En las XXVI Jornadas de Medicina Legal, celebradas en Puntarenas, el fin de semana anterior, médicos, psicólogos, trabajadores sociales y abogados, discutimos sobre el “síndrome del niño agredido”. Las conferencias y los debates dejaron claramente establecida la magnitud de la catástrofe social que enfrente nuestro país. La profundidad de la crisis ha llegado a extremos insospechados y lo peor de todo es que la clase política prefiero desperdiciar miles de millones de colones en propaganda electora, que destinar esos fondos al desarrollo humano, mediante la educación pública laica y la creación de mayores oportunidad de ascenso social.
La jurisprudencia de la Sala Tercera, ha resuelto de modo contundente estos horribles casos, como concluyó en el fallo 271 del año 1998: “los juzgadores indican que no acudió al plenario quien diera fe de ese maltrato. Aparte de lo dicho, y quizá más relevante que todo lo anterior, es la declaración de la doctora Corrales Jiménez, quien en el debate señaló que la niña presentaba rasgos acentuadísimos de descuido, cicatrices y golpes antiguos, múltiples golpes fuertes en su cabeza y que la causa de muerte fue homicida y con hora y media aproximada de advenimiento antes del deceso, descartando que esa muerte fuera producida por una caída, dando los argumentos médicos de rigor, concluyendo que presentaba las características del síndrome del niño agredido y desechando que la niña pudiera autolesionarse.”

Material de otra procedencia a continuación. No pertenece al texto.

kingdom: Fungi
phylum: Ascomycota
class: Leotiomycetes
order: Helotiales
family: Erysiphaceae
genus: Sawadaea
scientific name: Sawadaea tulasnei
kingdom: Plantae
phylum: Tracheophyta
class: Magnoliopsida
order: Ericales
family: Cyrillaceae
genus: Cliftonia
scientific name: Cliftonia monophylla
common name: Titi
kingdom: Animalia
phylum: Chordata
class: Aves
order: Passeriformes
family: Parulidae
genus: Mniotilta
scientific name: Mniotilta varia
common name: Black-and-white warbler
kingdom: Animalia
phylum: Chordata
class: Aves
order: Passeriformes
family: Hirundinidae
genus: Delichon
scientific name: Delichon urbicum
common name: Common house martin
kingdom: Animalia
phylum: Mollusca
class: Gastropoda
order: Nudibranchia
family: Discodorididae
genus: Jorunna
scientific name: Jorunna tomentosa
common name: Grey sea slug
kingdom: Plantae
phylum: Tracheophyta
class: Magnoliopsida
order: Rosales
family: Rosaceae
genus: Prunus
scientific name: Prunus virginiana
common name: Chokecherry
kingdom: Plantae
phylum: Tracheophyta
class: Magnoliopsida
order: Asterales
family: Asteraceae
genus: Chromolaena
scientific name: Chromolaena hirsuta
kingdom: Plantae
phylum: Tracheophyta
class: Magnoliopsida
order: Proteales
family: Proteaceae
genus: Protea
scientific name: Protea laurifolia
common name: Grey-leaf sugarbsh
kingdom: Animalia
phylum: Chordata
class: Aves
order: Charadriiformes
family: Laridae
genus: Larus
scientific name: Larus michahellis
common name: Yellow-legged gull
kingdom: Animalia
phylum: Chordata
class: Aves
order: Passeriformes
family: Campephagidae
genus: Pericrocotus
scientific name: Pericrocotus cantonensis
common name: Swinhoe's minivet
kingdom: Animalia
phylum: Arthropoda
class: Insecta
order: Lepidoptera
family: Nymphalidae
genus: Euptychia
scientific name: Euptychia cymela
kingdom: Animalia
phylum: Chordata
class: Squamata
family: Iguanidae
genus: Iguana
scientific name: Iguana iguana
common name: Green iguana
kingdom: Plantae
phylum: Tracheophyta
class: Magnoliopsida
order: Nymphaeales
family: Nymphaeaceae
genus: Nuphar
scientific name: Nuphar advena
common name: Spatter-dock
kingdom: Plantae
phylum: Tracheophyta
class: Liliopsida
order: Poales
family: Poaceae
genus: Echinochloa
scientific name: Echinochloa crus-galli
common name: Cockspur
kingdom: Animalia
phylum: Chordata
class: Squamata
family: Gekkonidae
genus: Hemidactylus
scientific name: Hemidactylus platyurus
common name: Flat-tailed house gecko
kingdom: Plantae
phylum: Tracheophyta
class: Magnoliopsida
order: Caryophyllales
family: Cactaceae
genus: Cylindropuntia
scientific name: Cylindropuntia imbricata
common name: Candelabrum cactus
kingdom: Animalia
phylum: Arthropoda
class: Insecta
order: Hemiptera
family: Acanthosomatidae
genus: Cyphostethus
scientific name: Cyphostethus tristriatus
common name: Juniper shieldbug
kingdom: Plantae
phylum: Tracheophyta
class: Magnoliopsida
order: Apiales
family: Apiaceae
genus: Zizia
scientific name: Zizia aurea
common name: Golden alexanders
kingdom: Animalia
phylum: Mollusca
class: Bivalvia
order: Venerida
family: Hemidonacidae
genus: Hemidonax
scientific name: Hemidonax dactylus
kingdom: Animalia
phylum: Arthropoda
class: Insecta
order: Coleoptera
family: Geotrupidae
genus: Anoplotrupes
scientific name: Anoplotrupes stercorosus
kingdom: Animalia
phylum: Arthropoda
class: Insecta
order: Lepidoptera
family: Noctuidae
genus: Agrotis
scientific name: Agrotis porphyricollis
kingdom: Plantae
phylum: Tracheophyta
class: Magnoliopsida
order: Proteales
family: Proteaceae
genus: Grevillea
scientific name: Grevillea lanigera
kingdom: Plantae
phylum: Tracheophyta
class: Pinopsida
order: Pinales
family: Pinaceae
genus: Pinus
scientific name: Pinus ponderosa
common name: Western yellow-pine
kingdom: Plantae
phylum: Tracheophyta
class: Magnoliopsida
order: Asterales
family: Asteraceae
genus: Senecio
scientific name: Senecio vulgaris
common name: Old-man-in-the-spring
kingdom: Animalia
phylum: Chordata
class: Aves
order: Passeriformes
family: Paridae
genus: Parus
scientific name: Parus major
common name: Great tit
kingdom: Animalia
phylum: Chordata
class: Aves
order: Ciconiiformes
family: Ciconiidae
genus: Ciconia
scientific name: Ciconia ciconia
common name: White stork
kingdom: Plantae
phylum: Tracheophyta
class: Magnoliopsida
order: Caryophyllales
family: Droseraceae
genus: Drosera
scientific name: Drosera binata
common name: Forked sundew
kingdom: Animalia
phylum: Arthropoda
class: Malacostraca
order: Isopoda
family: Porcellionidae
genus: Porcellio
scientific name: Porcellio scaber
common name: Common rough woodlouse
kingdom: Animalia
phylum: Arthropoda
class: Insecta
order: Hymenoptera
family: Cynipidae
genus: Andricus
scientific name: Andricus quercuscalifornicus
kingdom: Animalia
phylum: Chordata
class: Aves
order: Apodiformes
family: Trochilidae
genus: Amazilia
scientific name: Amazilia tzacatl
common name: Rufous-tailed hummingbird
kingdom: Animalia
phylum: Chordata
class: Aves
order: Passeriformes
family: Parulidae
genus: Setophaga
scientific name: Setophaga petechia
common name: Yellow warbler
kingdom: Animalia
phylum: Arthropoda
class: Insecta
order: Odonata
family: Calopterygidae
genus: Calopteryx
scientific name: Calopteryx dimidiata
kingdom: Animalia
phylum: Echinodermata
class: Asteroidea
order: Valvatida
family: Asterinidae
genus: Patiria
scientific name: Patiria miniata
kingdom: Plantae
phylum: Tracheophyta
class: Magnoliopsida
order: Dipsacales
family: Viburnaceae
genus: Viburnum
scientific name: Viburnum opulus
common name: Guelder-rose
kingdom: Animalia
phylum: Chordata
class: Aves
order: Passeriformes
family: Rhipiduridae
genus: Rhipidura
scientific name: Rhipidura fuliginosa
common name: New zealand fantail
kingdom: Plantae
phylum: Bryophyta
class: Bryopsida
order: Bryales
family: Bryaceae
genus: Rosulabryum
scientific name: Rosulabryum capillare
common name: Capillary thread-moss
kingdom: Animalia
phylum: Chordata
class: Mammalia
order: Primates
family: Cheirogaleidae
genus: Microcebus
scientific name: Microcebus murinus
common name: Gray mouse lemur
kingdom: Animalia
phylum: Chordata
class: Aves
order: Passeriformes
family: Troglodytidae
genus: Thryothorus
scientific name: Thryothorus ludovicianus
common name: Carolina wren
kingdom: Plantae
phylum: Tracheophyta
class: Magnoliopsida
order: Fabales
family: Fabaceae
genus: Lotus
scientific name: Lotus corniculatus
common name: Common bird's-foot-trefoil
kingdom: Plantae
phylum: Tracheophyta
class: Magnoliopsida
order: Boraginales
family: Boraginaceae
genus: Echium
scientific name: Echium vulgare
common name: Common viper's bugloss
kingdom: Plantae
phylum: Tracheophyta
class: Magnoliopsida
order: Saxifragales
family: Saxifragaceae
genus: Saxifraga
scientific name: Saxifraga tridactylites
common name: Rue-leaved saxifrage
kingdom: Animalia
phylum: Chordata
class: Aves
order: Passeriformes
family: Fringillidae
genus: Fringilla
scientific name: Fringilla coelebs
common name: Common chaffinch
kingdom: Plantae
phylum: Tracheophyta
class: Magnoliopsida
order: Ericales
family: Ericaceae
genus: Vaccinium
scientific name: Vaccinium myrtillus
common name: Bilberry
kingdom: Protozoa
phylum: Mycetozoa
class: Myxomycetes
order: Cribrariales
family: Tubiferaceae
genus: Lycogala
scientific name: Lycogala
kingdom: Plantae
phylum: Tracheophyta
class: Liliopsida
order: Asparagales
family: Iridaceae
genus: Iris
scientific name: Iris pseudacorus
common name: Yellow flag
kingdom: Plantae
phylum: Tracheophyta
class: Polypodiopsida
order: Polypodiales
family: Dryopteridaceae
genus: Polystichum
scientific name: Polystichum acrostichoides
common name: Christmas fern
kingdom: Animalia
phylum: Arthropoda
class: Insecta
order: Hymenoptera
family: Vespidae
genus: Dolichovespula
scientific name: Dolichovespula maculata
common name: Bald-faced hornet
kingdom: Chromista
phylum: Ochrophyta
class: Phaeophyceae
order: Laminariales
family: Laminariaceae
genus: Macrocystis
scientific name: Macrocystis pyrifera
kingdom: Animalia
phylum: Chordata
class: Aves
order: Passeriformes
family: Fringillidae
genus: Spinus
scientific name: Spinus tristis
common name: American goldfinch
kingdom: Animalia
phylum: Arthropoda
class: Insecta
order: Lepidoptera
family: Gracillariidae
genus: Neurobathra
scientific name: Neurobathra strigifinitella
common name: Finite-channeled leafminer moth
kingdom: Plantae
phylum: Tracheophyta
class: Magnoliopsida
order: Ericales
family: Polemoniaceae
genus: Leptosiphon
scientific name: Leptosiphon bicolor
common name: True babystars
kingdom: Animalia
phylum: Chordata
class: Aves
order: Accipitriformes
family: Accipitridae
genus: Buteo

El Hospital Nacional de Niños, declaró la EVI -epidemia de violencia infantil- y los partidos políticos no hay dicho esta boca es mía. Con el megachorizo de la trocha, hubo declaratoria de emergencia y avalancha de millones para unos cuantos tagarotes. ¿Cuántos muertos hubo?
Aquí están las estadísticas hospitalarias y quizá sólo reflejen el diez por ciento de las PME –personas menores de edad- maltratadas. Entonces son sesenta niñas y niños agredidos al día. Eso es una epidemia, que deja más secuelas personales y sociales que la mayor parte de las enfermedades.
Este espantoso terremoto de destrucción social, no se registra en los sismógrafos del OVSICORI, queda gravado con fuego en el alma y en el corazón de las pequeñas víctimas.